Activity:
Could you return each entry below exactly as written, minus any pictures?

>>>

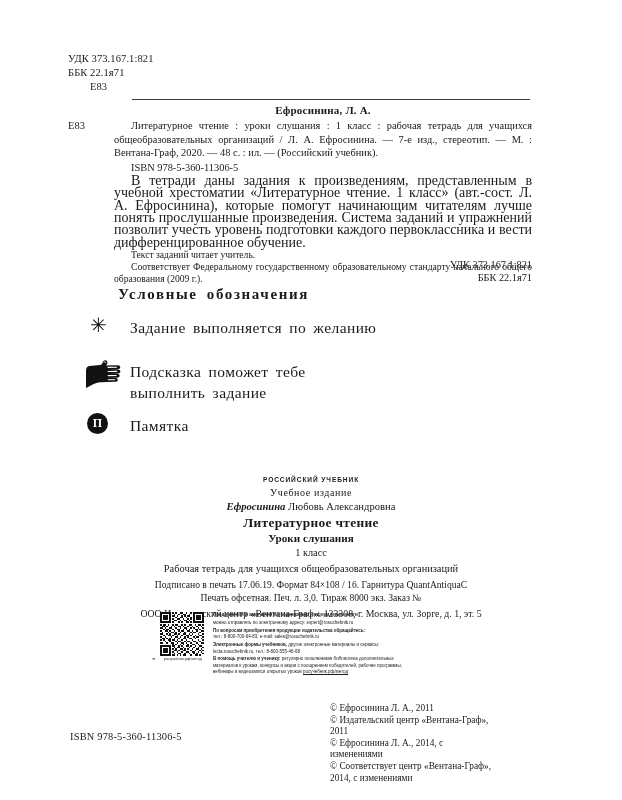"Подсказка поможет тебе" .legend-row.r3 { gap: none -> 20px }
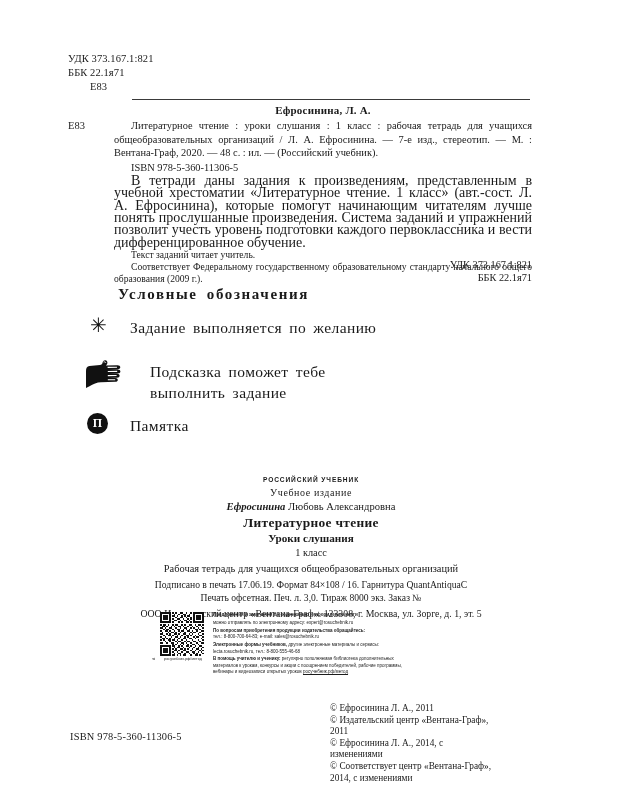"Учебное издание" .imprint .edition-kind { font-size: 10px -> 14px; font-style: none -> italic }
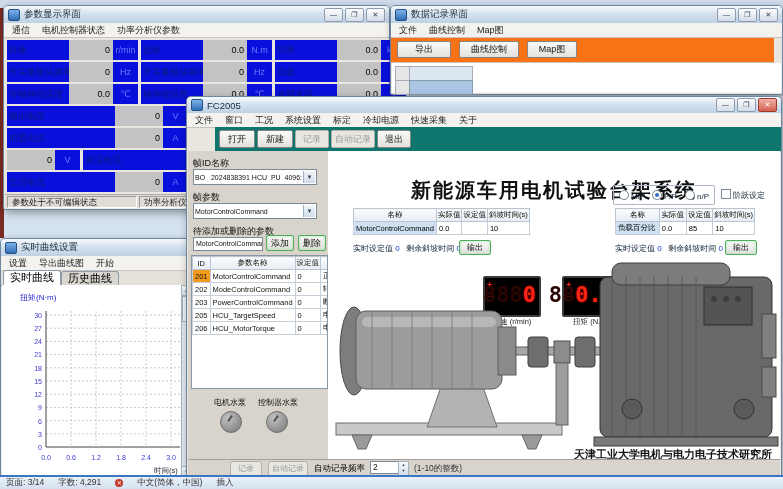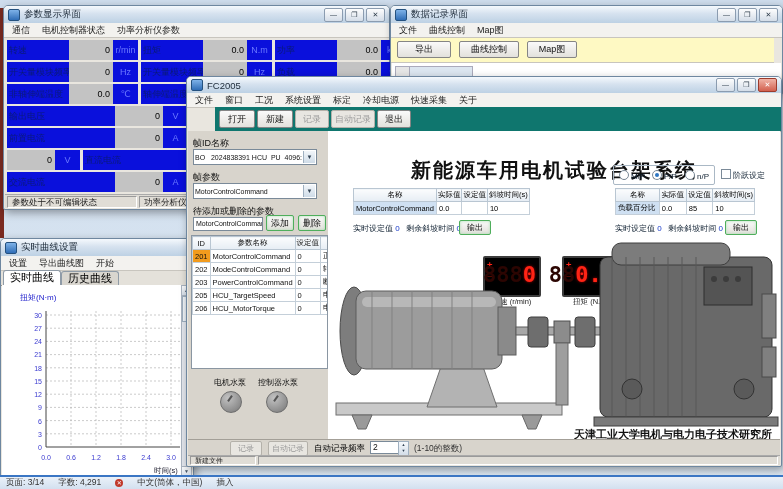"导出" div.abs { background: #fef9c3 -> #f97316 }
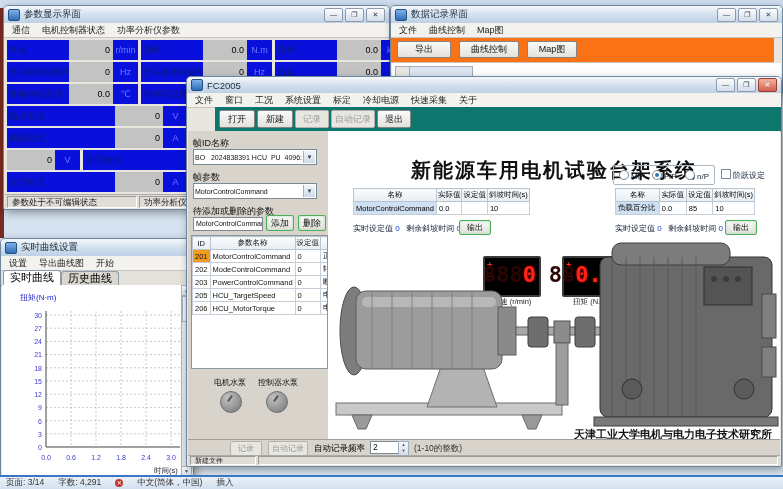"FC2005" div.win { top: 76px -> 96px }
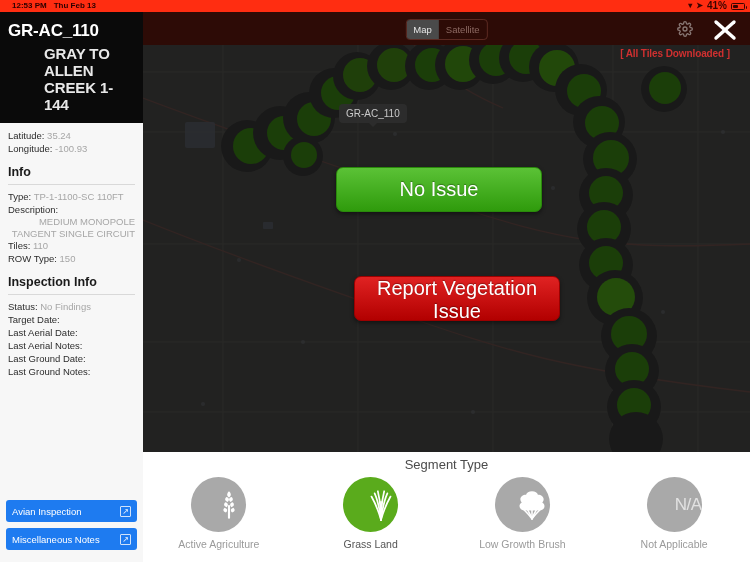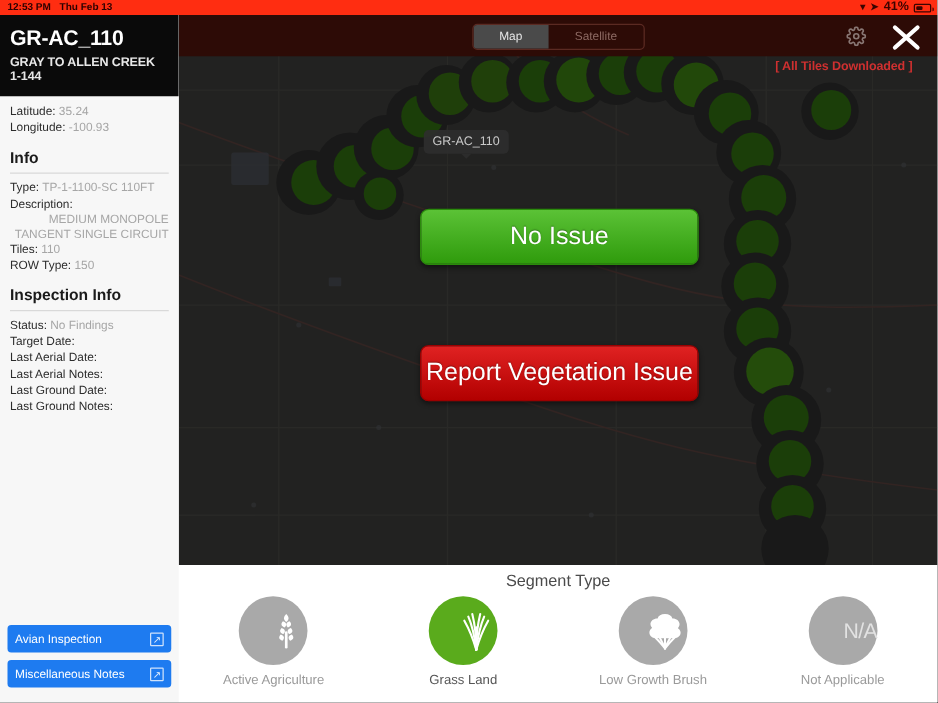"12:53 PM" .sb-left { padding-left: 6px -> 12px }
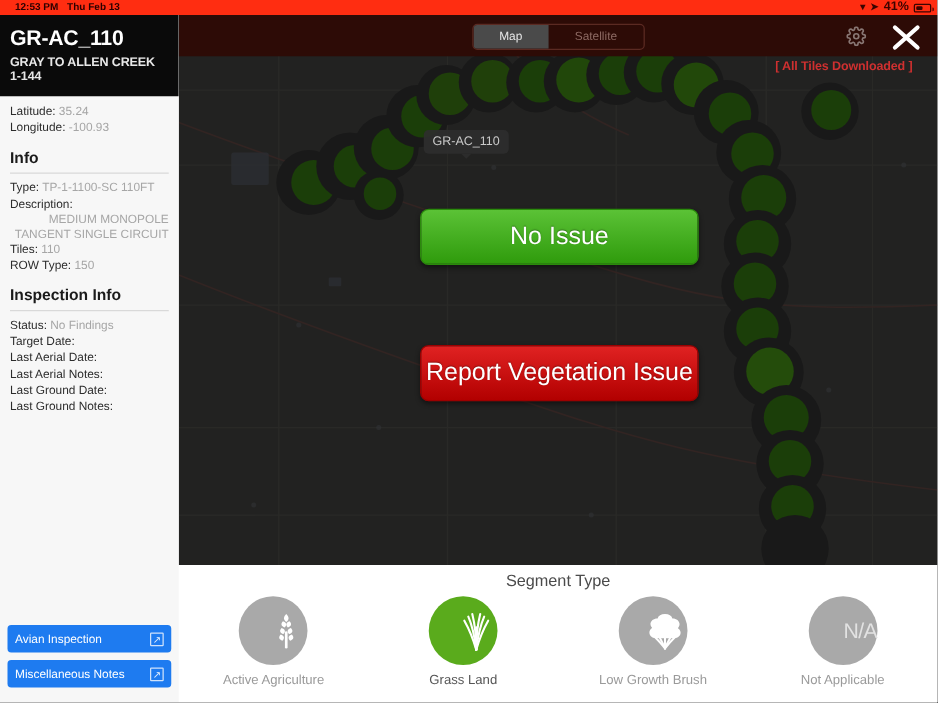"Map" .segctl div { padding: 4px 21px -> 4px 7px }
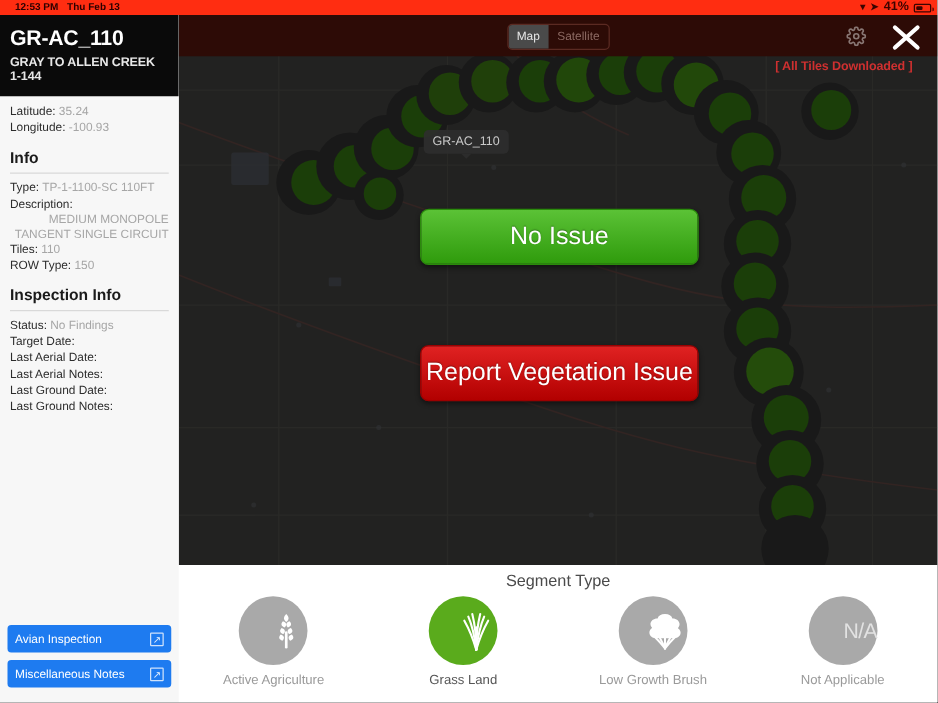"GRAY TO ALLEN CREEK 1-144" .side-sub { font-size: 10px -> 15px; margin-left: none -> 36px }
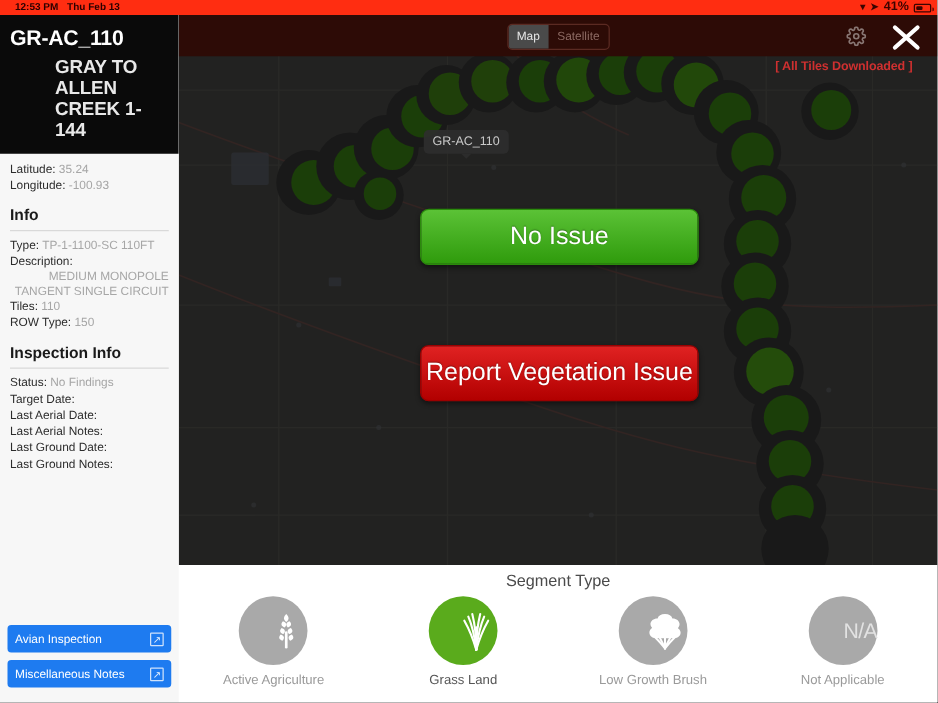"No Issue" .bigbtn { width: 223px -> 206px }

<<<

Solution to this problem:
"Подсказка поможет тебе" .legend-row.r3 { gap: none -> 20px }
"Учебное издание" .imprint .edition-kind { font-size: 10px -> 14px; font-style: none -> italic }
"导出" div.abs { background: #fef9c3 -> #f97316 }
"FC2005" div.win { top: 76px -> 96px }
"12:53 PM" .sb-left { padding-left: 6px -> 12px }
"Map" .segctl div { padding: 4px 21px -> 4px 7px }
"GRAY TO ALLEN CREEK 1-144" .side-sub { font-size: 10px -> 15px; margin-left: none -> 36px }
"No Issue" .bigbtn { width: 223px -> 206px }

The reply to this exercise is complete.